- [Exercise directions]: Using the newsletter installment about Ohio's bailout scandal, decide whether each statement agrees with it, answering yes or no and quoting the words that settle it. (a) FBI agents reached Larry Householder's farm at six in the morning. (b) Householder commented to the agents during the raid. (c) The "blockers" were paid by opponents of the bailout.

- [Source]:
■ ■ ■ ■ ■
"Power Corrupts" #5: Death Threats Over Coffee
"Power Corrupts: Cleaning Up America's Biggest Industry" was published last Thursday and is now available nationwide at bookstores and online! Get the complete investigation that reveals the full scope of utility corruption across America. If this newsletter series has opened your eyes to utility corruption, please share it with friends, colleagues, or anyone who pays an electric bill.
Dawn Raid
Ohio's bribes-for-bailouts scheme became a full-fledged scandal at six o'clock in the morning on July 21, 2020, when FBI agents arrived with search and arrest warrants at Larry Householder's farm in Appalachia's Perry County. Wearing a gray Carhartt t-shirt, baggy jeans, and an N95 facemask, the speaker of the Ohio House of Representatives refused to make any comments, but his wife, Taundra, "barricaded" the house. According to a federal law-enforcement official, "It turned into quite a scene with her at the door and refusing to let agents in and some of the comments that she made."
War Zone Tactics
Utility scandals often have a dramatic flair. Subsidy supporters, as another example, paid "blockers" to surround and scream at signature collectors, preventing them from approaching and talking with voters to overturn the bailout legislation. A referendum organizer observed: "It (became) like a war zone out there. … Our employees were stalked. They were harassed. They were intimidated. Some of them were assaulted. It was quite something."
■ ■ ■ ■ ■
- [Supplied material]:
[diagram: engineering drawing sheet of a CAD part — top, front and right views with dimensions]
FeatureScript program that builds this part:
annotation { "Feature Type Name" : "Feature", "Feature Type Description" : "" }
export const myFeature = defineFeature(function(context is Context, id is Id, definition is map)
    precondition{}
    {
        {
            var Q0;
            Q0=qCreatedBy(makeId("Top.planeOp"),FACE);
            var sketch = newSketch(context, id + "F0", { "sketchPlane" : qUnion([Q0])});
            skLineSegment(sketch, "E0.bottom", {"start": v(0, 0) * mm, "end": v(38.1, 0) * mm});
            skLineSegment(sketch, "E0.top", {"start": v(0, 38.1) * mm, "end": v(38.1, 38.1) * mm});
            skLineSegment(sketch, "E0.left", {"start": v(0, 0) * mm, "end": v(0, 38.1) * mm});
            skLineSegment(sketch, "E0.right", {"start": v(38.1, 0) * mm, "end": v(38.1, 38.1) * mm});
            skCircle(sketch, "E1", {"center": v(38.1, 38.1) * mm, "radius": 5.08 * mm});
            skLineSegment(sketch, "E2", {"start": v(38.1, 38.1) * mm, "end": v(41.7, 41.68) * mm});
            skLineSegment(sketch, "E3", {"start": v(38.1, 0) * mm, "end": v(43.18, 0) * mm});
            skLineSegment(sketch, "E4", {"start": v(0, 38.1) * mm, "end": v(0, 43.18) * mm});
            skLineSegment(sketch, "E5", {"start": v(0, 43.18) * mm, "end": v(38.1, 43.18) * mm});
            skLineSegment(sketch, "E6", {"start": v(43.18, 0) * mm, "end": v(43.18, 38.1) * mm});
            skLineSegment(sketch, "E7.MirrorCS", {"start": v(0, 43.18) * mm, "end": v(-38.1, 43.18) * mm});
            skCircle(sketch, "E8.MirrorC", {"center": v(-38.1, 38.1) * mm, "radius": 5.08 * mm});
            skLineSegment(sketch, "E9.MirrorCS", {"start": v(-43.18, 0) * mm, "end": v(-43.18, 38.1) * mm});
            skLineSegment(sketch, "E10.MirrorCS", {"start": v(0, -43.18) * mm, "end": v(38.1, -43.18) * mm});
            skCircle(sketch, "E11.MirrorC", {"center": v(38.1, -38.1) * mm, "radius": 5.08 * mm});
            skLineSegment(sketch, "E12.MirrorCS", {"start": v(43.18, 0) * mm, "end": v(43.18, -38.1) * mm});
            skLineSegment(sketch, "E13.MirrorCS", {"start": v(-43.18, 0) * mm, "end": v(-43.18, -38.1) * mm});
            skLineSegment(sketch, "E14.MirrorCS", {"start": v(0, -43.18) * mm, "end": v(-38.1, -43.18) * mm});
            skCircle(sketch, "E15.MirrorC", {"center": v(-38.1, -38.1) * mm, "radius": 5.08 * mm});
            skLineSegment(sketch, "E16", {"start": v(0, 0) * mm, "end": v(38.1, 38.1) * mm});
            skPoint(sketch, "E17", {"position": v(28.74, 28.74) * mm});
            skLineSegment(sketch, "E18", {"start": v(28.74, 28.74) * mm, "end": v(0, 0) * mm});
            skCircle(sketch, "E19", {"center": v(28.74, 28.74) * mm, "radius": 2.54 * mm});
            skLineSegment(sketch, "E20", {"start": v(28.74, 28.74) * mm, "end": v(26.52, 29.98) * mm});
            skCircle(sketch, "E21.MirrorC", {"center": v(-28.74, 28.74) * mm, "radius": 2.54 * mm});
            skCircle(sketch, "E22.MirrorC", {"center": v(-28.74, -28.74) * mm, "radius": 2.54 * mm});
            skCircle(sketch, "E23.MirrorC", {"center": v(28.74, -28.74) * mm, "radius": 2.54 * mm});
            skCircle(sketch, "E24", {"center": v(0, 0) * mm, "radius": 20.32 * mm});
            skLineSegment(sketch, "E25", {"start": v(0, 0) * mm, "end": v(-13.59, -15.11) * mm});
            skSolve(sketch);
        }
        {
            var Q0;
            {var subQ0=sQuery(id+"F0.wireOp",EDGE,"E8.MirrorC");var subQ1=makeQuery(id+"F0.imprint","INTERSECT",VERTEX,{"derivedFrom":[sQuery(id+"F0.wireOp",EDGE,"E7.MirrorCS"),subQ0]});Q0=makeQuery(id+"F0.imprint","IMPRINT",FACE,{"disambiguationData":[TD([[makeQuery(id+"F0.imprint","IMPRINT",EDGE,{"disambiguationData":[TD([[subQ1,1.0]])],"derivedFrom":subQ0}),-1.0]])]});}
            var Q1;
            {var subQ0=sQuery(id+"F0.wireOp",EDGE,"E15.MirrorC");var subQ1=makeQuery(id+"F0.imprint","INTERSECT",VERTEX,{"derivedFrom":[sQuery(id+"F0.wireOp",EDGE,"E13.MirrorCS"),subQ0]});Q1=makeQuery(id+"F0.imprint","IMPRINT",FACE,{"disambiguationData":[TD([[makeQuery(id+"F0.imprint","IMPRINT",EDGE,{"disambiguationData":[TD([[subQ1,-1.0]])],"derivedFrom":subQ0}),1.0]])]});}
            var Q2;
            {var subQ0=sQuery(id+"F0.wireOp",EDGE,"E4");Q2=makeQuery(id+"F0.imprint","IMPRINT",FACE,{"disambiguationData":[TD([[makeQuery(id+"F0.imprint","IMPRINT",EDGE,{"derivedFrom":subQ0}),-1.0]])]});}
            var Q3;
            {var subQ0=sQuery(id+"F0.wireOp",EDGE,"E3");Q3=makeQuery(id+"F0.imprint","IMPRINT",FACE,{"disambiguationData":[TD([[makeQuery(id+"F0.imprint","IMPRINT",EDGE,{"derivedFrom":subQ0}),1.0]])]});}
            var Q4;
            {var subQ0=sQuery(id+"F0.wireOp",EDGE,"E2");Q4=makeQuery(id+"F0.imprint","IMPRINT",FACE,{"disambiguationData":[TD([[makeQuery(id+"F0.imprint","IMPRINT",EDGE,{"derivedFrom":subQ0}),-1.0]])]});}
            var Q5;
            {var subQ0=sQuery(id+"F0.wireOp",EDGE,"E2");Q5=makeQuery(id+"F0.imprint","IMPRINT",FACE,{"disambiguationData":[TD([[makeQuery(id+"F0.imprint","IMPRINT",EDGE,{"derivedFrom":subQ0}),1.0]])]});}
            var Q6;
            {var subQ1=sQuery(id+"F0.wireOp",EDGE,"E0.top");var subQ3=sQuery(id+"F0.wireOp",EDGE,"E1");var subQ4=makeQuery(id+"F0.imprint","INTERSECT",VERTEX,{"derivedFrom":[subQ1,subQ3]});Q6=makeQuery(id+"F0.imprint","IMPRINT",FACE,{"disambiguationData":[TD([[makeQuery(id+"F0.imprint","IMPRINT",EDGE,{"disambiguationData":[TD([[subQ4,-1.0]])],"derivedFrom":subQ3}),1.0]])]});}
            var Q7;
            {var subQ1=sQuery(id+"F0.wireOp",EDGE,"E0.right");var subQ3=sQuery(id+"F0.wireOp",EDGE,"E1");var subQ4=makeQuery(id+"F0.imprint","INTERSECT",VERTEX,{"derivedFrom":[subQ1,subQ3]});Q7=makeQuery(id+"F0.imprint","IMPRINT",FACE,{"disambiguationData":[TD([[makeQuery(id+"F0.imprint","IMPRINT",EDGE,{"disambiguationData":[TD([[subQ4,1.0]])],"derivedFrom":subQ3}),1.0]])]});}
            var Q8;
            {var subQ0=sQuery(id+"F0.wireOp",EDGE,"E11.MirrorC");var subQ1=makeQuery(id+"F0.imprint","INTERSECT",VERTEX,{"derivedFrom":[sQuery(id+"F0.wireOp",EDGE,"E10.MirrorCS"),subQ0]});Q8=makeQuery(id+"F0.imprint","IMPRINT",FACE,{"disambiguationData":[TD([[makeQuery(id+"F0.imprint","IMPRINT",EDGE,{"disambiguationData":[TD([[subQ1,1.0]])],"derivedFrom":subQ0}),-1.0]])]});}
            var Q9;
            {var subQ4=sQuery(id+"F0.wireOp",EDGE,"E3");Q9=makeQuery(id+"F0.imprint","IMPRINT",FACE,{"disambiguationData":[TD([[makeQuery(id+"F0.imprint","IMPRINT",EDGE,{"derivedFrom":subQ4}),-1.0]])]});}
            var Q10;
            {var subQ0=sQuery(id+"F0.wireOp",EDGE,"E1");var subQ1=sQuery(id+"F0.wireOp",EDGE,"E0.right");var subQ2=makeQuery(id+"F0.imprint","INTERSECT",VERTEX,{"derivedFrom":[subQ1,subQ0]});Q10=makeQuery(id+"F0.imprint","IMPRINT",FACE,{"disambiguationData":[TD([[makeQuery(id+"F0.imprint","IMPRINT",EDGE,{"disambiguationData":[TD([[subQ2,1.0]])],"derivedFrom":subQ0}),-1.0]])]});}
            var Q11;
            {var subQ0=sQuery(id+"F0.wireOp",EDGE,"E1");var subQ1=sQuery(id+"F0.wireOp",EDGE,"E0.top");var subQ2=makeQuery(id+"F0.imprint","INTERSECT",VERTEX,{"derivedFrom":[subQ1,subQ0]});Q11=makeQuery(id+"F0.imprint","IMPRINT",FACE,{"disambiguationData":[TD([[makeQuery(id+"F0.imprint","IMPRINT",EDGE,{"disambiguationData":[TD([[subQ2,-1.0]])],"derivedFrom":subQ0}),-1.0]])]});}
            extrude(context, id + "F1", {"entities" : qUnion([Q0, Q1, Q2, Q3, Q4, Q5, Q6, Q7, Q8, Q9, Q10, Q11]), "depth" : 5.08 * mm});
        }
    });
■ ■ ■ ■ ■
- [Finished exercise]:
(a) Yes: "at six o'clock in the morning on July 21, 2020, when FBI agents arrived with search and arrest warrants at Larry Householder's farm"
(b) No: "the speaker of the Ohio House of Representatives refused to make any comments"
(c) No: "Subsidy supporters, as another example, paid "blockers""